A case of isolated omental panniculitis presenting as intestinal obstruction has appeared in Formosan Journal of Surgery. Dr. Vipul D Yagnik at Department of Surgical Gastroenterology, Ronak Endo-Laparoscopy and General Surgical Hospital, Patan, Gujarat, India has reported the case.
Intra-abdominal panniculitis is a rare condition characterized by intraperitoneal lipodystrophy that may manifest as a necrotic adipose lump causing symptoms due to inflammation or mass effect. Although this condition tends to primarily affect the root of the mesentery, it may affect any part of the peritoneum, including the omentum. However, isolated omental panniculitis, in which no other site is affected, is a very rare form of intra-abdominal panniculitis and only eight cases have been reported in the literature so far. Mesenteric panniculitis, especially in the late fibrous stage of retractile mesenteritis, is known to occasionally cause intestinal obstruction by virtue of its relation to the bowel. However, omental panniculitis has only been reported to cause nonspecific inflammatory symptoms.
A 65-year-old male patient presented with abdominal pain and vomiting. He complained of abdominal distension and had not passed stools for the last 2 days. The pain was sudden onset severe colicky in the left upper abdominal quadrant and aggravated by movement. He had no significant past medical or surgical history notably similar type of abdominal pain, intra-abdominal malignancy, and abdominal surgery. Physical examination revealed a heart rate of 140/min and blood pressure of 80/50 mmHg. Abdominal examination revealed abdominal distension, tenderness in the left lumbar region, and a palpable lump in the left lumbar region.
“This case has a unique presentation which is not reported till date. Intraabdominal panniculitis is a rare condition and tends to affect mesentery primarily. Isolated involvement of omentum is exceptionally uncommon, and till date, only 8 cases reported in the literature with non-specific symptoms like abdominal pain, fever, malaise, and abdominal lump,” Dr. Vipul Yagnik, Consultant endoscopic and laparoscopic surgeon, Ronak Hospital, Patan told Medical Dialogues.

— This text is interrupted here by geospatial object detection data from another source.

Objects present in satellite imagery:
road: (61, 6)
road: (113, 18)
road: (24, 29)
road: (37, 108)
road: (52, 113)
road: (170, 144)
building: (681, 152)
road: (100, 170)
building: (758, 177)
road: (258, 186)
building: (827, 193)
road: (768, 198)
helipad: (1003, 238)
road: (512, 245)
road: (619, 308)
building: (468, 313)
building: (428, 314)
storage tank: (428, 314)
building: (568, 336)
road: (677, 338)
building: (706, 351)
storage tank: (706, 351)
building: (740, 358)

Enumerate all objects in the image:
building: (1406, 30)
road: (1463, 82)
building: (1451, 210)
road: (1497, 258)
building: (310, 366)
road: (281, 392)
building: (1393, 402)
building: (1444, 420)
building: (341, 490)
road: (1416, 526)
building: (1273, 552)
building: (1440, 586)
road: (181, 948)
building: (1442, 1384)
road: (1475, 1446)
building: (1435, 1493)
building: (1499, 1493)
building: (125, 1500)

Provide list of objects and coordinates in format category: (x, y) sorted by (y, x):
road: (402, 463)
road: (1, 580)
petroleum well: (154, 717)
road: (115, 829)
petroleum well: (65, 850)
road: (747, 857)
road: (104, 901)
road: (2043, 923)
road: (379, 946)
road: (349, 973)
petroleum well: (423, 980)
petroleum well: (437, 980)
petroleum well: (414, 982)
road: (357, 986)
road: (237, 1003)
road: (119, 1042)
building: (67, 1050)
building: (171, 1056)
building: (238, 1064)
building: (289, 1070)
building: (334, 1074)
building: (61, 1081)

“A careful search of the English language literature did not reveal any report of isolated omental panniculitis presenting with intestinal obstruction. Histopathology will help in establishing a final tissue diagnosis. Treatment guidelines are not well formulated due to the rarity of the condition. Patients with non-obstructive symptoms might benefit from the medical management while those with unresolved obstruction or advanced inflammatory reaction necessitate laparotomy,” he added.
Laboratory investigations revealed leukocytosis (22,100/cu mm), an average random serum glucose (110 mg/dL), elevated serum creatinine (3.89 mg/dL), elevated erythrocyte sedimentation rate (55 mm/h), and increased C-reactive protein levels (110 mg/L). X-ray of the abdomen revealed small bowel obstruction. Abdominal ultrasonography was indeterminate due to the presence of excessive bowel gas. As the patient presented in sepsis with overt bowel obstruction, we suspected bowel strangulation or gangrene. We, therefore, decided against performing computed tomography (CT) abdomen as it would not change our decision for exploratory laparotomy and only add to the delay. After initial resuscitation, exploratory laparotomy was performed, which revealed a large omental lump 15 cm × 13 cm × 10 cm in size, which was adherent to the small bowel and had a yellowish and nodular external surface. The adjacent tissues were dissected without injuring the bowel.
Other abdominal organs were examined and found to be normal, notably the small bowel mesentery, pancreas, and sigmoid mesocolon. Histopathological examination of the mass revealed thick fibrous encapsulation; it was composed of lobules of adipose tissue separated by thick fibrous septae with congested and dilated blood vessels. A focal area of fat necrosis and xanthomatous inflammation was present at the periphery, with the collection of fat-laden macrophages consistent with omental panniculitis. We performed other investigations, such as antinuclear antibody, rheumatoid factor, lupus anticoagulant, and IgG-4, to determine the underlying cause, but all results were within normal limits. The postoperative course was unremarkable. The patient was discharged on the 7th postoperative day, and no problems were noted in a 4-month follow-up.